December 5, 2006
US Wheat Outlook on Tuesday: 2-3 cents weaker open on spillover pressure
U.S. wheat futures are expected to start Tuesday's day session modestly lower in follow-through weakness from overnight trading and under pressure from neighboring markets, sources said.
Benchmark Chicago Board of Trade March wheat is called to open 2 to 3 cents per bushel lower.
In e-cbot overnight trade, CBOT March wheat was 2 1/2 cents lower at US$5.15 1/2.
Wheat futures followed CBOT corn and soybeans to the downside Monday and will continue to look to the other markets for direction, an analyst said. There are few other inputs to direct wheat with crops going into dormancy and export news seen as "flat," he noted.
The absence of news helps open the door for end-of-the-year profit-taking, the analyst added.

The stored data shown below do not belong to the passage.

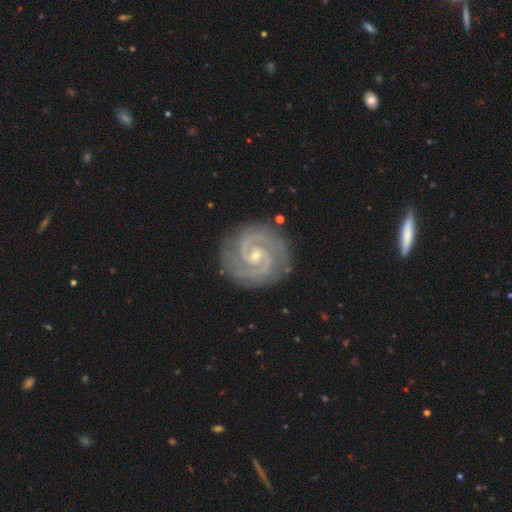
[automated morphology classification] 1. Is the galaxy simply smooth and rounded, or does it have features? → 93% featured or disk, 4% star or artifact, 2% smooth.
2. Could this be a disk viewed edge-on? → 98% no, 2% yes.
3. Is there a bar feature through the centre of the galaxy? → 51% no, 36% weak, 14% strong.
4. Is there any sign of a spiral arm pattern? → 99% yes, 1% no.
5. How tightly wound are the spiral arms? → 65% tight, 32% medium, 3% loose.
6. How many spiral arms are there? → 90% 2, 5% 3, 2% can't tell, 1% 4, 1% 1, 1% more than 4.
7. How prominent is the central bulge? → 73% small, 24% moderate, 2% none, 1% large, 1% dominant.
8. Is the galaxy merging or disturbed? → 85% none, 11% minor disturbance, 3% major disturbance, 1% merger.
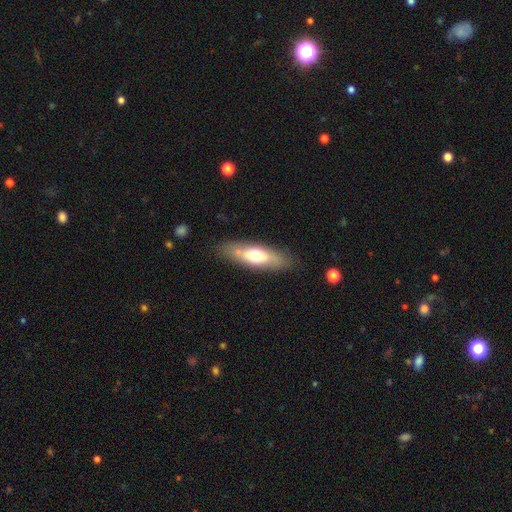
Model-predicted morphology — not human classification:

Still, a KCBT floor source said tight global wheat ending stocks will keep traders sensitive to weather problems.
In the U.S. Southern Plains, there appears to be a chance for needed moisture across the southern wheat belt during the early or middle part of next week, the DTN Meteorlogix weather firm said. In the eastern Midwest, colder temperatures keep crop development slow for at least another three to four days, the firm added.
China will be mostly dry during the next five days as wheat crops continue to enter dormancy, Meteorlogix said. Soil moisture is short in the north, the firm noted.
Scattered showers in Argentina will maintain mostly favorable conditions for developing crops, Meteorlogix said.
In Argentina, agricultural trade was effectively paralyzed Monday as farmers launched a one-week strike to protest government intervention in agricultural markets designed to keep down domestic food prices. Argentina's leading farm groups plan to maintain the strike through Dec. 11 and said their members would "not buy or sell anything" during the protest, with the exception of perishable items.
In Australia, meanwhile, a new official forecast for the 2006-07 wheat crop estimated production at 9.7 million metric tonnes, marginally higher than an estimate late October. The figure, however, is down 61% from actual output of 25.1 million tonnes last crop year ended March 31.
An industry source said the news was bearish because analysts had expected the crop to be even smaller after a severe drought hit Australia. A CBOT floor source, however, argued the forecast was in line with expectations.
"I don't see a bounce from that," he said about the revised Australian forecast.
The Australian government Tuesday seized control of wheat exports, transferring a veto over bulk sales to the agriculture minister from the embattled AWB Ltd. The prime minister said the government would consult with growers and other industry members to decide the future of export marketing arrangements.
The moves are the government's first response to a report issued last week that found kickbacks AWB paid to Saddam Hussein's former regime during a U.N. oil-for-food program might have broken Australian laws.
In other news, Japan said it was seeking 206,000 metric tonnes of wheat in a tender to be concluded Thursday. The tender includes 56,000 tonnes of dark northern spring wheat, 49,000 tonnes of hard red winter wheat and 5,000 tonnes of western white wheat.
Syria said Tuesday it sold 25,000 tonnes of durum wheat to an Italian company and 25,000 tonnes of soft milling wheat to an Egyptian company on a free on board basis for shipment at the end of February.
Reviewing Monday's day session activity, a technical analyst noted CBOT March wheat prices closed lower but were near the session high. CBOT March wheat is still in a well-defined two-month-old down-trending channel on the daily bar chart, but a solidly-higher close Tuesday would negate the channel, he said.
The next downside price objective for the bears is closing CBOT March wheat prices below support at US$5.00. The bulls' next upside price objective is to close prices above solid resistance at last week's high of US$5.28, he said.
First resistance is seen at Monday' high of US$5.19 1/2 and then at US$5.25. First support lies at Monday's low of US$5.11 and then at US$5.08, the analyst said.